Special Counsel Robert Mueller Seized Russian Trolls’ ‘Nude Selfies’
The special counsel turned over reams of material from the email and social media accounts of accused Russian trolls.
Special Counsel Robert Mueller has collected at least three million pages of material from the email and social media accounts of accused Russian trolls, including random spam and “nude selfies.”
This is according to a new filing by Washington, D.C., lawyer Eric Dubelier, who’s representing one of the defendants in Mueller’s case against the Internet Research Agency, the St. Petersburg troll farm that used fake accounts to sow discord and boost Donald Trump in the 2016 election.
Mueller's team has given Dubelier nearly 4 million pages of pre-trial discovery, but designated 3.2 million of those pages as too sensitive for the lawyer to share with his own client in Russia, despite the fact that the documents are unclassified and came largely from the trolls’ own accounts at services like Gmail and Yahoo.
In rifling through the files, though, Dubelier found lots of seemingly innocuous content like spam, personal messages having nothing to do with election interference, and “personal naked selfie photographs.”
In a recent motion Dubelier asked the court to lift a protective order that bans him from sending the discovery on to Russia. In a Thursday filing he opposed Mueller’s move to provide classified information to the judge supposedly justifying the restrictions.
Mueller’s position in part is that a review of the emails would reveal U.S. surveillance capabilities, a contention Dubelier mocked in his motion, which calls the indictment a “first-of-its-kind, make-believe case.”

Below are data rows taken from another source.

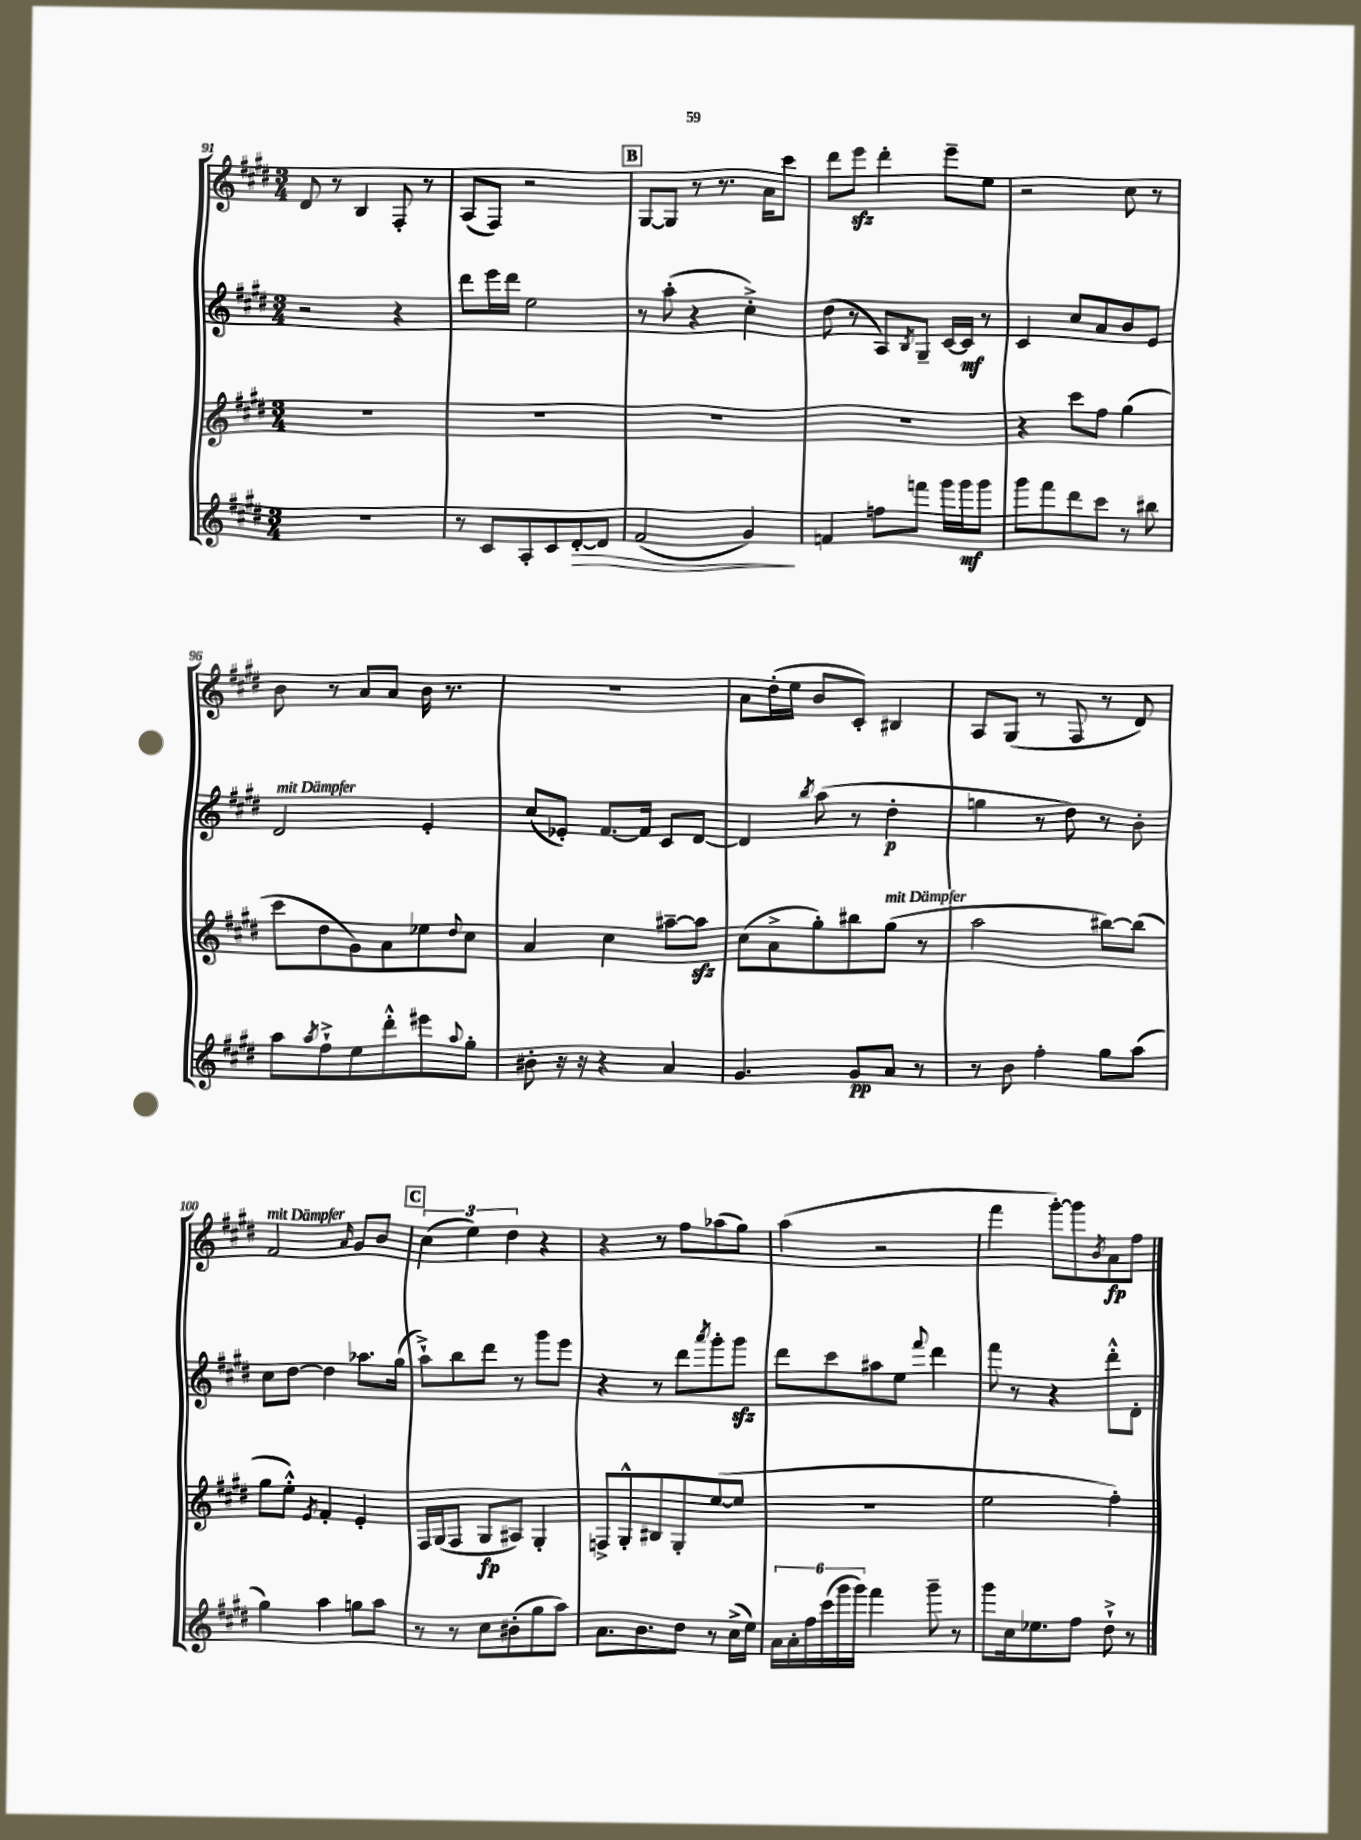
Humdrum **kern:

**kern	**kern	**kern	**kern
*staff4	*staff3	*staff2	*staff1
*clefG2	*clefG2	*clefG2	*clefG2
*k[f#c#g#d#]	*k[f#c#g#d#]	*k[f#c#g#d#]	*k[f#c#g#d#]
*M3/4	*M3/4	*M3/4	*M3/4
2.r	2.r	2r	8d#/
.	.	.	8r
.	.	.	4B/
.	.	4r	8F#'/
.	.	.	8r
=	=	=	=
8r	2.r	8ddd#\L	(8A/L
8c#/L	.	16eee\L	8F#/J)
.	.	16ddd#\JJ	.
8A'/	.	2ee\	2r
8c#/	.	.	.
[8d#'/	.	.	.
8d#/]J	.	.	.
=	=	=	=
(2f#/	2.r	8r	[8G#/L
.	.	(8aa'\	8G#/]J
.	.	4r	8r
.	.	.	8.r
4g#/)	.	4cc#'^\)	.
.	.	.	16a\LK
.	.	.	8ccc#\J
=	=	=	=
4f/	2.r	(8dd#\	8ddd#\L
.	.	8r	8eee\J
8ff\L	.	8A/L)	4ddd#'\
.	.	8qB/	.
8fff\J	.	8G#~/J	.
16ggg#\LL	.	[16c#/LL	8eee~\L
16ggg#\J	.	16c#/]JJ	.
8ggg#\J	.	8r	8ee\J
=	=	=	=
8ggg#\L	4r	4c#/	2r
8fff#\	.	.	.
8ddd#\	8ccc#\L	8cc#/L	.
8ccc#\J	8ff#\J	8a/	.
8r	(4gg#\	8b/	8cc#\
8bb#\	.	8e/J	8r
=	=	=	=
8aa\L	8ccc#\L	2d#/	8b\
8qaa/	.	.	.
8ff#`^\	8dd#\	.	8r
8ee\	8g#\)	.	8a/L
8ddd#'^^\	8a\	.	8a/J
8eee#\	8ee-\	4e'/	16b\
.	.	.	8.r
8qqaa/	8qqdd#/	.	.
8gg#'\J	8cc#\J	.	.
=	=	=	=
8b#'\	4a/	(8cc#/L	2.r
16r	.	8e-'/J)	.
16r	.	.	.
4r	4cc#\	[8.f#/L	.
.	.	16f#/]Jk	.
4a/	[8aa#~\L	8c#/L	.
.	8aa#\]J	[8d#/J	.
=	=	=	=
4.g#/	(8cc#\L	4d#/]	8a\L
.	8a^\	.	(16dd#'\L
.	.	.	16ee\JJ
.	.	8qbb/	.
.	8gg#'\)	(8aa\	8b/L
8g#/L	8bb#\	8r	8c#'/J)
8a/J	(8gg#\J	4dd#'\	4B#/
8r	8r	.	.
=	=	=	=
8r	2aa\	4gg\	8A/L
8b\	.	.	(8G#/J
4ff#'\	.	8r	8r
.	.	8dd#\)	8F#/
8gg#\L	[8bb#\L)	8r	8r
(8aa\J	(8bb#\]J	8b'\	8d#/)
=	=	=	=
4gg#\)	8gg#\L	8cc#\L	2f#/
.	8ee'^^\J)	[8dd#\J	.
.	8qe/	.	.
4aa\	4f#'/	4dd#\]	.
.	.	.	16qqa/
8gg\L	4e'/	8.aa-\L	8g#/L
8aa\J	.	.	8b/J
.	.	(16gg#\Jk	.
=	=	=	=
8r	16F#/LL	8aa`^\L)	(6cc#\
.	(16G#/J	.	.
8r	8F#/J	8bb\	.
.	.	.	6ee\)
8cc#\L	8G#/L	8ddd#\J	.
.	.	.	6dd#\
(8b#'\	8A#/J)	8r	.
8gg#\	4G#'/	8ggg#\L	4r
8aa\J)	.	8eee\J	.
=	=	=	=
8.a\L	8F^/L	4r	4r
.	8G#'^^/	.	.
8.b\	.	.	.
.	8B#/	8r	8r
8dd#\J	8G#'/	8ddd#\L	8ff#\L
.	.	8qaaa/	.
8r	([8ee/	8ggg#'\	(8aa-\
(16cc#^\LL	8ee/]J	8ggg#\J	8gg#\J)
16ee\JJ)	.	.	.
=	=	=	=
24a\LL	2.r	8ddd#\L	(4aa\
24a'\	.	.	.
24ff#\	.	.	.
(24ccc#\	.	8ccc#\	.
24ggg#\	.	.	.
24ggg#\JJ)	.	.	.
4fff#\	.	8aa#\	2r
.	.	8ee\J	.
.	.	8qqfff#/	.
8ggg#~\	.	4ddd#\	.
8r	.	.	.
=	=	=	=
8ggg#\L	2ee\	8fff#\	4fff#\
16cc#\k	.	8r	.
8.ee-\	.	.	.
.	.	4r	[8ggg#'\L)
8ff#\J	.	.	8ggg#\]
.	.	.	8qb/
8dd#`^\	4ff#'\)	8ddd#'^^\L	8a\
8r	.	8d#'\J	8ff#\J
==	==	==	==
*-	*-	*-	*-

“Could the manner in which he [Mueller] collected a nude selfie really threaten the national security of the United States?” wrote Dubelier, a partner at Reed Smith.
Dubelier represents the company charged with financing the troll factory, Concord Management and Consulting, a Russian firm run by Yevgeny Prigozhin, a close Kremlin ally known as “Putin’s Chef.”

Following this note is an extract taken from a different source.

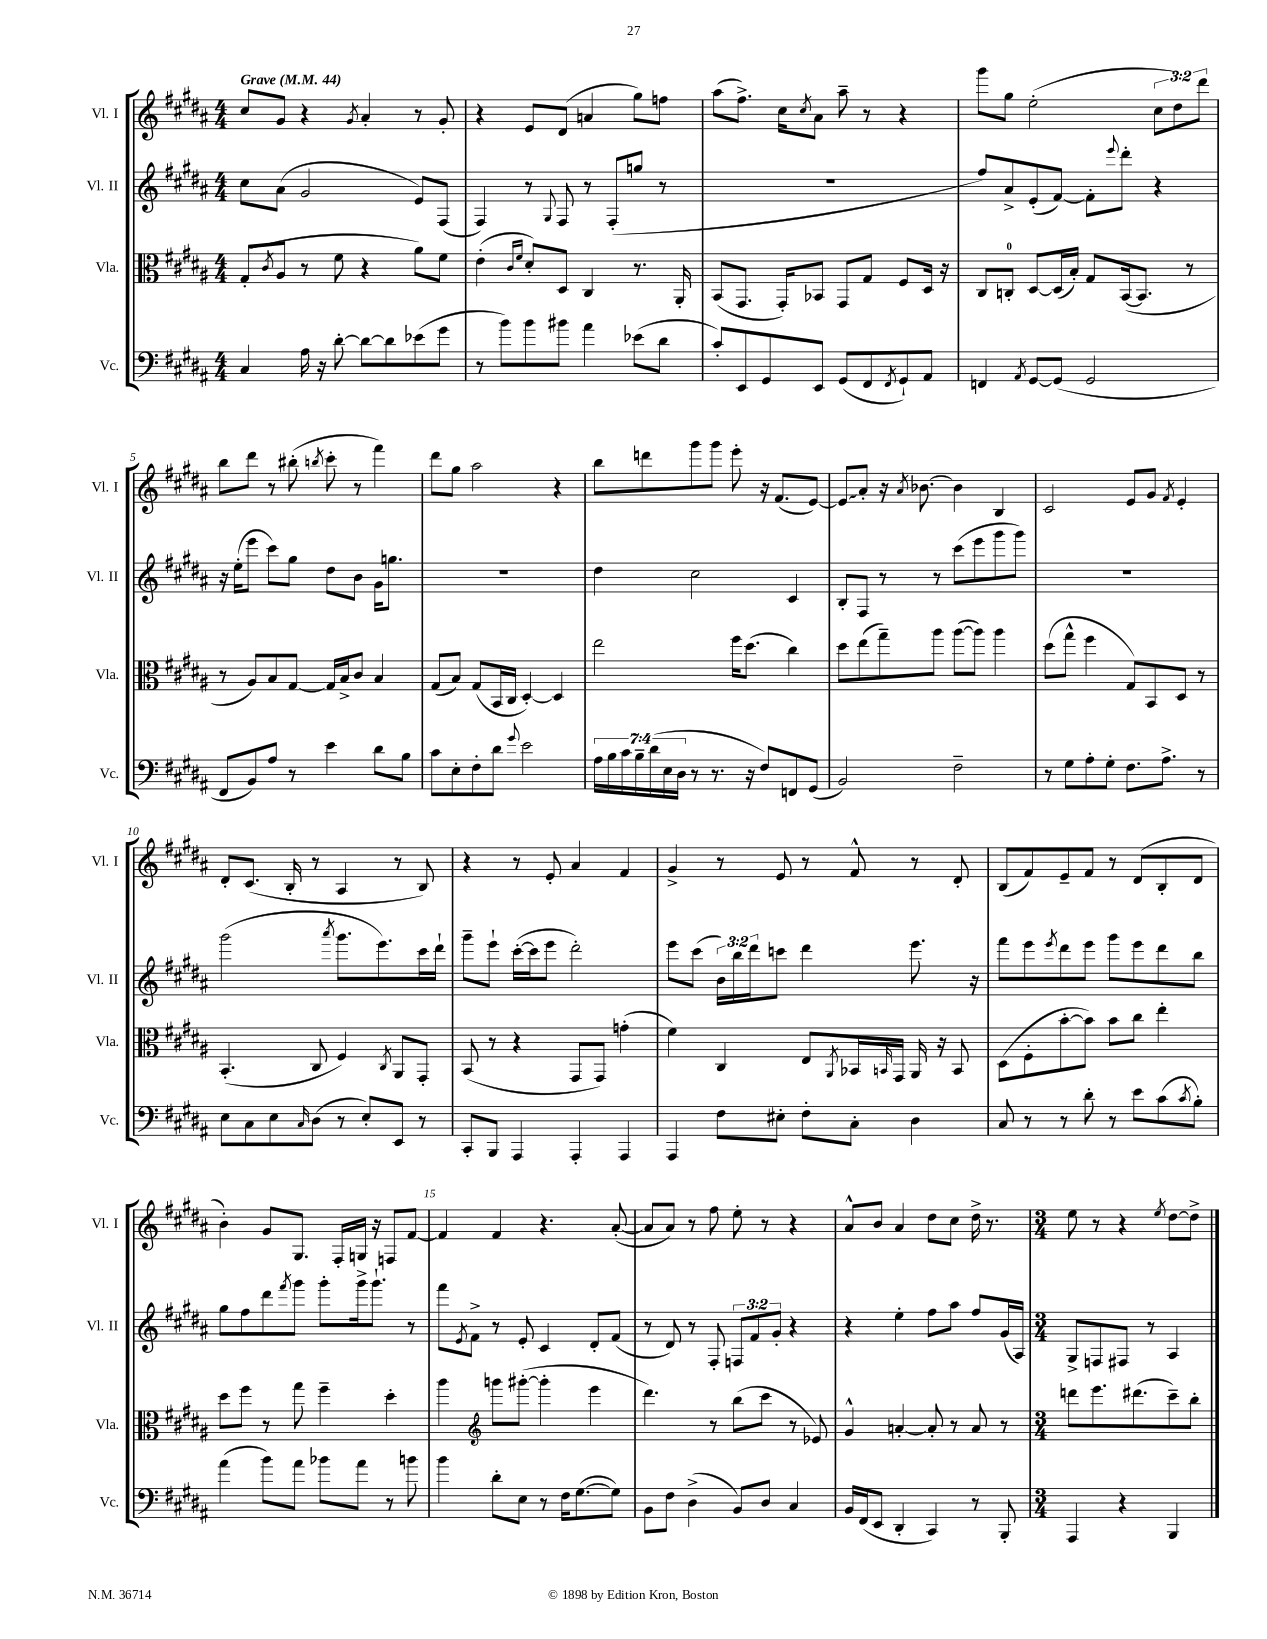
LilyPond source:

Concord is so far the only defendant to put in an appearance in the case, and, judging from court filings, Mueller finds that suspicious. Mueller has accused Prigozhin of using his company as a “stalking horse” to obtain the government’s evidence without leaving the safety of Russia.
Prigozhin is also charged individually, but he can’t mount a defense or obtain pre-trial discovery without showing up in Washington, which thus far he’s declined to do. His company, though, can defend itself from afar without anyone risking prison, because it’s a corporation and not a person.
Dubelier’s first move after taking the case was to demand the identities of Mueller’s informants, details of any electronic surveillance in the case, and a list of “each and every instance” since 1945 in which the U.S. “engaged in operations to interfere with elections and political processes in any foreign country.”
In all, Mueller has between 1.5 and 2 terabytes of data about the Russian troll farm gathered from several hundred sources.
“The government recognizes that these documents are not classified,” one of Mueller’s prosecutors, L. Rush Atkinson, wrote last June. “Nevertheless, as the Court noted, they do concern highly sensitive matters, including ongoing investigations.”